Le ministre de la Défense, Steven Vandeput (N-VA), qui quittera cette fonction d’ici le 1er janvier pour devenir bourgmestre de Hasselt, a dit lundi espérer encore pouvoir boucler cet épineux dossier avant son départ. « Ce serait beau si je pouvais conclure les gros investissements. Nous avons mis beaucoup de choses sur les rails qui sont aujourd’hui mûres pour être tranchées », a-t-il déclaré.

Le Premier ministre Charles Michel (MR) a lui aussi cité, dans sa déclaration de politique générale à la Chambre le 8 octobre, les chantiers à boucler par le gouvernement – dont les décisions à prendre pour plusieurs programmes militaires, comme le remplacement des F-16 – mais en se montrant plus prudent sur l’échéance.

Illustration. Un F-35B.
Illustration.
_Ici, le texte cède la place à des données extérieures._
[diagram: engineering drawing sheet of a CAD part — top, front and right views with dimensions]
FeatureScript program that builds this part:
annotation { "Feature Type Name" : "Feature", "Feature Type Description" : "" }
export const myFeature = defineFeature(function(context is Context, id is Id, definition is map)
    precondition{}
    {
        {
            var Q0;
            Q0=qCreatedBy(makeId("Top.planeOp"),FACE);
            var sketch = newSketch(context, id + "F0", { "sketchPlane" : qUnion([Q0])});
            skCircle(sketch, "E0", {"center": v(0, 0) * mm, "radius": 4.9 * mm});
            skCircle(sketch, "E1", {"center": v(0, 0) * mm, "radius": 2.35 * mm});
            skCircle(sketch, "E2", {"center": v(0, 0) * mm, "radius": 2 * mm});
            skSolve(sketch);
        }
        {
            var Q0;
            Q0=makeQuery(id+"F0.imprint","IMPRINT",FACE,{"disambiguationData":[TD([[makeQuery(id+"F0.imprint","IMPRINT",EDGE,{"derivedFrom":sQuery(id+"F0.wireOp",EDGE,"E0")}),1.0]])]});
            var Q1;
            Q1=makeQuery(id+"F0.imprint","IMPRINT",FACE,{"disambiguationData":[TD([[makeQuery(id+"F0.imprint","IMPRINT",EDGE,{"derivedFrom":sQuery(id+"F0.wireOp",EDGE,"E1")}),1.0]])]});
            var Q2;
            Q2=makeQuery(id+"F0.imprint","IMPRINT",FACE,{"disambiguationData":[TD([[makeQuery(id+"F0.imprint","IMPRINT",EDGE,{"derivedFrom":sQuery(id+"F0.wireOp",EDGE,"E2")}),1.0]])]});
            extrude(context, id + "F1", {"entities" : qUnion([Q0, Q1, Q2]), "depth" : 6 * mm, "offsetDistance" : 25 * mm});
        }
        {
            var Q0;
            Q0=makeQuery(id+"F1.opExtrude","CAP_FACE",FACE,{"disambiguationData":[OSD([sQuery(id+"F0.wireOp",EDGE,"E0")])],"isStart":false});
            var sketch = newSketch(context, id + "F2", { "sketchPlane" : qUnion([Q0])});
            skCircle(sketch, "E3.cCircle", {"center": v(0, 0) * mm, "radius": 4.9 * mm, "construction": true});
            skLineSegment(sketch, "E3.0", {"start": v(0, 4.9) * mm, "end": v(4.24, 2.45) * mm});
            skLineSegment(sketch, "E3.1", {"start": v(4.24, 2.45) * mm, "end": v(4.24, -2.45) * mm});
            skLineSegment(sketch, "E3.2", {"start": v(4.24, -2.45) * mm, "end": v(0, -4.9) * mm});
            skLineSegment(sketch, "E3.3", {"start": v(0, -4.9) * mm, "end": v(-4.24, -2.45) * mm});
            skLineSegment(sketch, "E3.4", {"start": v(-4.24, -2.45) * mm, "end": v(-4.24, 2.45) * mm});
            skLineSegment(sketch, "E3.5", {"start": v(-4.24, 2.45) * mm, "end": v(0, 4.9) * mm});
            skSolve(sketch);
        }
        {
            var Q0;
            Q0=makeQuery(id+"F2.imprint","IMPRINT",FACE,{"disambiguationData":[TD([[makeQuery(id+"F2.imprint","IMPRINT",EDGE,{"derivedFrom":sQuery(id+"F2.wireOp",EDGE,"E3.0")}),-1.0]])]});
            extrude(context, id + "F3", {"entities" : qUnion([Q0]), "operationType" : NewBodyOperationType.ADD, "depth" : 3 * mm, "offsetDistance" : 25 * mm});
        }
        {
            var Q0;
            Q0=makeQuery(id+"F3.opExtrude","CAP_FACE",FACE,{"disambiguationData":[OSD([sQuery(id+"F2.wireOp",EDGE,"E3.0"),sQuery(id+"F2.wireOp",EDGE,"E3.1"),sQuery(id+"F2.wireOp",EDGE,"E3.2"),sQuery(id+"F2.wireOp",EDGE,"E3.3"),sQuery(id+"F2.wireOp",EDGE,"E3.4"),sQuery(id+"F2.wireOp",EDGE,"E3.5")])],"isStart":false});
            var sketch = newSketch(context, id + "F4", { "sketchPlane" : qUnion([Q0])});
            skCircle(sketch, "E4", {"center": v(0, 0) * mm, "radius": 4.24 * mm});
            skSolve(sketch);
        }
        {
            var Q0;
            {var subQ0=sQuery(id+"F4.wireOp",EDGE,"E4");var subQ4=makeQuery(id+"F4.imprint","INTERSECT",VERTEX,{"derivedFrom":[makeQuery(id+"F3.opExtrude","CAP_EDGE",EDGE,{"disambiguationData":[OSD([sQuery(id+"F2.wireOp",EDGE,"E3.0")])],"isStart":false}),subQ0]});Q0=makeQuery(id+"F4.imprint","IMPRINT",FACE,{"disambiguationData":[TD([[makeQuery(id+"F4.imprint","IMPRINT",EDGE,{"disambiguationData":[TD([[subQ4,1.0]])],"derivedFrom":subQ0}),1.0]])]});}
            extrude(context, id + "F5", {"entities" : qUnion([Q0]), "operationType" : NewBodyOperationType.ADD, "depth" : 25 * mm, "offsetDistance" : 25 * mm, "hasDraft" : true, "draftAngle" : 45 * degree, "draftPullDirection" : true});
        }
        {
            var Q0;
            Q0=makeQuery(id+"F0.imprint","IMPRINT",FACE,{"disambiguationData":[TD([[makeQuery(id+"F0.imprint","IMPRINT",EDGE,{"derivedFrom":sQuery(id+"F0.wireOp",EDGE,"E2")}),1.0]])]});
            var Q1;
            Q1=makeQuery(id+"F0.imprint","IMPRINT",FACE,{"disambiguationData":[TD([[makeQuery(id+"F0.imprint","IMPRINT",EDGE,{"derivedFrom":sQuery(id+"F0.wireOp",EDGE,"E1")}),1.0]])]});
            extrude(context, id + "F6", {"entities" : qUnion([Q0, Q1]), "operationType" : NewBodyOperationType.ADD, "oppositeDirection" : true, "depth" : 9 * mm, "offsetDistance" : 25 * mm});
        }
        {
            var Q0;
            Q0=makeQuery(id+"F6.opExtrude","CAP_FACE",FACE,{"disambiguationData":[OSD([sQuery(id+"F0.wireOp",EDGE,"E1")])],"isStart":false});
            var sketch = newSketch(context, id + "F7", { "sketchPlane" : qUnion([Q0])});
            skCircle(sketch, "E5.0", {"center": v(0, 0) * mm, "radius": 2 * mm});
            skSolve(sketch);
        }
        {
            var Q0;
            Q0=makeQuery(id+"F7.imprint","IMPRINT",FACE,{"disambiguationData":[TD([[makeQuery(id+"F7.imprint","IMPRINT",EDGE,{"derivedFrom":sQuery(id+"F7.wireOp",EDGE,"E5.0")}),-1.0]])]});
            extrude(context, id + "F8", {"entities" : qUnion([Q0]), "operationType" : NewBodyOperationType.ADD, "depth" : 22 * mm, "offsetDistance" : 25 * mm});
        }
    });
Un F-35B.© Reuters

« Nous prendrons très vite, et en tout cas avant la fin de la législature (en mai prochain, ndlr), les décisions qui s’imposent pour chacun de ces programmes », a assuré M. Michel.

Car, comme souvent en Belgique, le dossier ACCaP s’est retrouvé mêlé à au moins deux autres programmes militaires: l’achat de nouveaux drones, potentiellement armés, et de nouveaux blindés pour la composante Terre, un programme baptisé « CaMo » portant sur 477 engins et à mener en coopération avec la France.

L’approche de la dernière ligne droite avant une décision sur le nouveau chasseur-bombardier a accentué les efforts de lobbying dans ce marché d’un montant initial de 3,6 milliards d’euros – et une quinzaine de milliards sur la durée de vie attendue de l’appareil, soit une quarantaine d’années – même si les offres américaine et britanniques semblent « en dessous » de ce cadre financier, selon des sources concordantes.

Les Britanniques, qui promeuvent le Typhoon au nom du consortium Eurofighter (rassemblant également l’Allemagne, l’Espagne et l’Italie), craignent une décision (trop) hâtive en faveur du F-35 prise en dépit de nombreuses incertitudes sur le coût du chasseur furtif américain, tant à l’achat – la version proposée à la Belgique est le Block 4, dont le développement n’a pas encore été financé – qu’à l’utilisation.

Plusieurs ministres britanniques, dont ceux des Affaires étrangères et du Commerce international, Jeremy Hunt et Liam Fox, viennent ainsi d’écrire à leurs homologues belges pour, selon une source informée, leur rappeler l’intérêt pour la Belgique d’une solution européenne, l’Eurofighter étant produit à 75% sur le continent.